───── Material for this task ─────

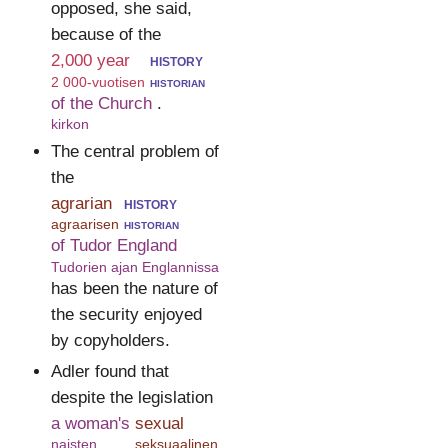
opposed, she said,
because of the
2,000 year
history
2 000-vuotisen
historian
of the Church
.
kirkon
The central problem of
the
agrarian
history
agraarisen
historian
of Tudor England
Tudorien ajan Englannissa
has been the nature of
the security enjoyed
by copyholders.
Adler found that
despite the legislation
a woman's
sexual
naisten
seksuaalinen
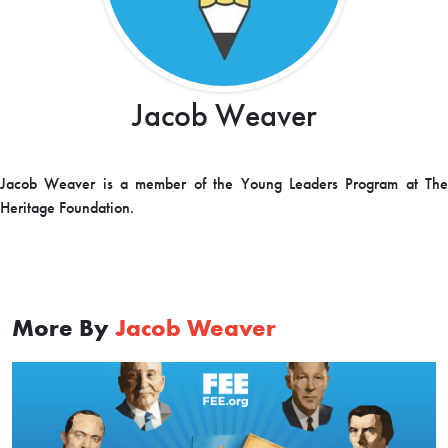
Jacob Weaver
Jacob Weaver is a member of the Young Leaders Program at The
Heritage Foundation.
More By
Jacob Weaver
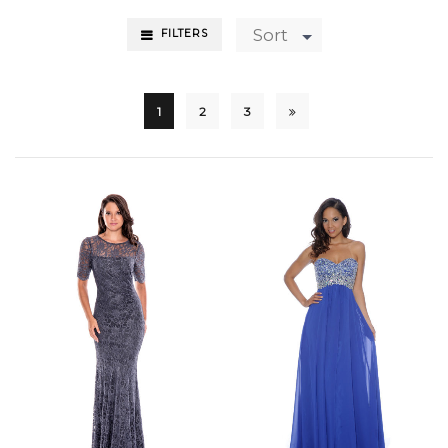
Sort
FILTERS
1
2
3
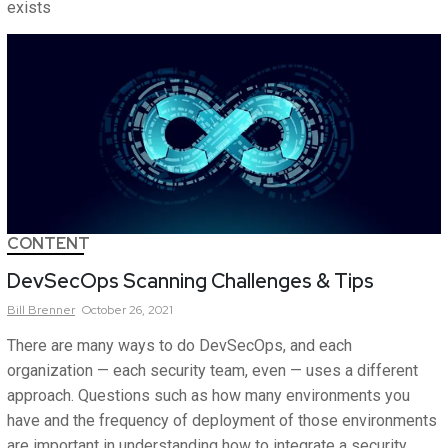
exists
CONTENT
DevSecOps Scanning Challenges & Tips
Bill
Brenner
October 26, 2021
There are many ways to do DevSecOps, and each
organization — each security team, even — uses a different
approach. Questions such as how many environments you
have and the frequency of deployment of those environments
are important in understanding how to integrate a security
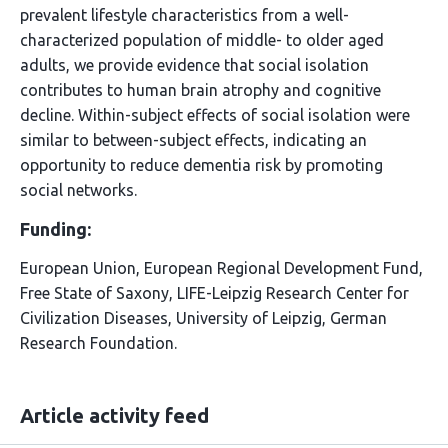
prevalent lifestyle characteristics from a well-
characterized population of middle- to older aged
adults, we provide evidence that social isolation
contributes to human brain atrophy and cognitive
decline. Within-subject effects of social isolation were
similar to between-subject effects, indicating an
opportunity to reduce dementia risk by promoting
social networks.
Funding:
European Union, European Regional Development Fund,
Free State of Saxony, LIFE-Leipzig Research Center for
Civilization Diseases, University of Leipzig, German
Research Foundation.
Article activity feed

─────
───── Material for this task ─────

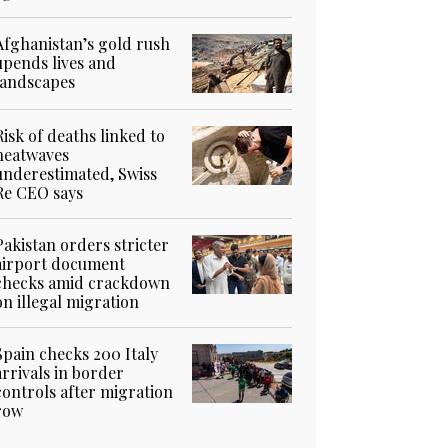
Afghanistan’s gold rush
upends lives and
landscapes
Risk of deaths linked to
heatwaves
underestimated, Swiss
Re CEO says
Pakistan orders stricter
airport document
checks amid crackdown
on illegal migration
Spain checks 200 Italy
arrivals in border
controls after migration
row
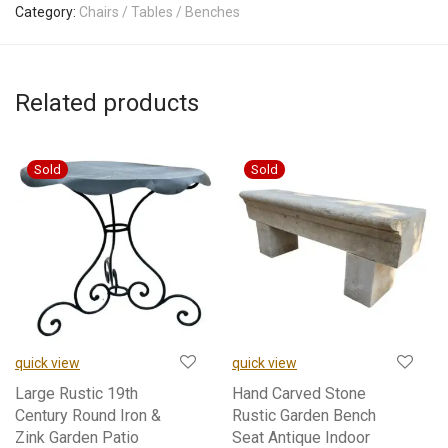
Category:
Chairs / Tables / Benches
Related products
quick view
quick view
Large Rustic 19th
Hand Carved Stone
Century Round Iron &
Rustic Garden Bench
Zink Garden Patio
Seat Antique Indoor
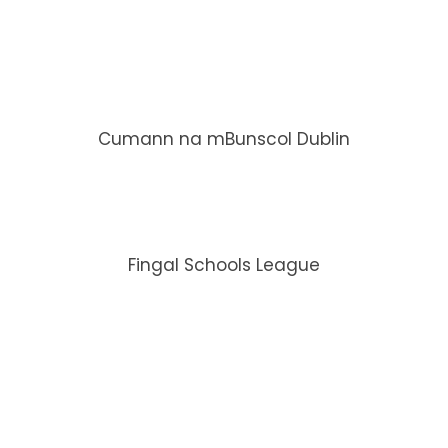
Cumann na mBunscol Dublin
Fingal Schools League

─────
───── Material for this task ─────

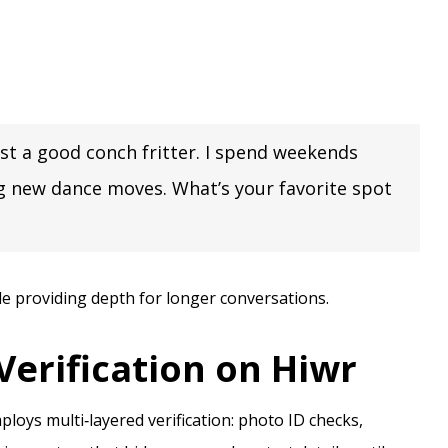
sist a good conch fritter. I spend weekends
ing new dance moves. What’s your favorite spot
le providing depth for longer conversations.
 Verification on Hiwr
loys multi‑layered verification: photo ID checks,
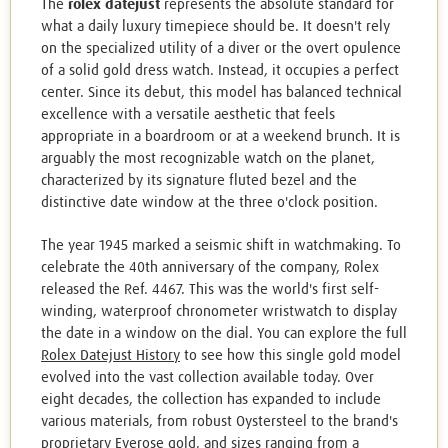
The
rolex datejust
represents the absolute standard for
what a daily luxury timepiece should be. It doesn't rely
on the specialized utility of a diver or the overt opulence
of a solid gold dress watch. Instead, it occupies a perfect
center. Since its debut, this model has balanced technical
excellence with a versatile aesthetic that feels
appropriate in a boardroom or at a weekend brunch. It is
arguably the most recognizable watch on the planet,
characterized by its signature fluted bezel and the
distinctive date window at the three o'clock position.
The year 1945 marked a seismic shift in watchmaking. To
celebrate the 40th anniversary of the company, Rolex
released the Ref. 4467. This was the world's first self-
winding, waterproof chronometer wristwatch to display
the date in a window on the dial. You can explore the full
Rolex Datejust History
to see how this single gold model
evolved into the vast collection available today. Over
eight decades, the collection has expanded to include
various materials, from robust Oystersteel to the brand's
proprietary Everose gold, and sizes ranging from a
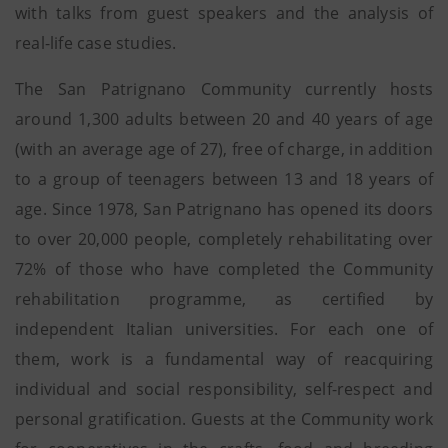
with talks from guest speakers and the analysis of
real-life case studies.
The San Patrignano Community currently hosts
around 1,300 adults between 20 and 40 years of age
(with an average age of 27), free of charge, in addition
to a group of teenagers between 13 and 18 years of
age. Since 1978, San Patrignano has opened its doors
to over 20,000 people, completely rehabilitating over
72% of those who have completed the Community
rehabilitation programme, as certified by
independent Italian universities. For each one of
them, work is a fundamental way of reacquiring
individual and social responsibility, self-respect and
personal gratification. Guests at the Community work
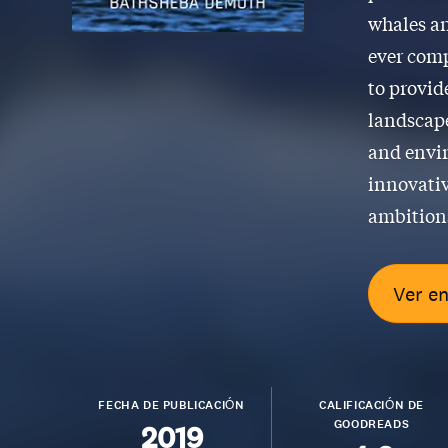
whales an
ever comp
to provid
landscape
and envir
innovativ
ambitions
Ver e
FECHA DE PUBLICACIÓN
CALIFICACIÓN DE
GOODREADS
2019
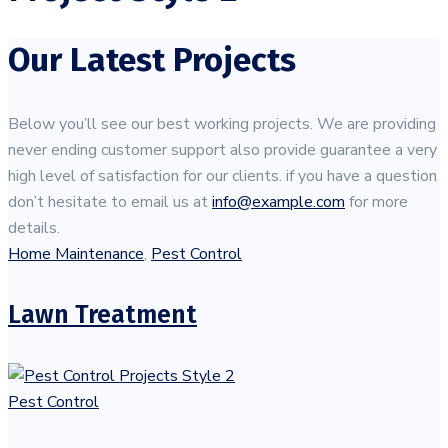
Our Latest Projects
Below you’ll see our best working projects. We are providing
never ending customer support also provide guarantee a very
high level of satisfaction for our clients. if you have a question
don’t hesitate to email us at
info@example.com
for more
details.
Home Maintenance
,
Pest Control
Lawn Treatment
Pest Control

─────

Job:
Format the stretch of the listing from the line containing "prevalent lifestyle characteristics" through the line containing "opportunity to reduce" as a numbered list, omitting any blank lines.

Written response:
1. prevalent lifestyle characteristics from a well-
2. characterized population of middle- to older aged
3. adults, we provide evidence that social isolation
4. contributes to human brain atrophy and cognitive
5. decline. Within-subject effects of social isolation were
6. similar to between-subject effects, indicating an
7. opportunity to reduce dementia risk by promoting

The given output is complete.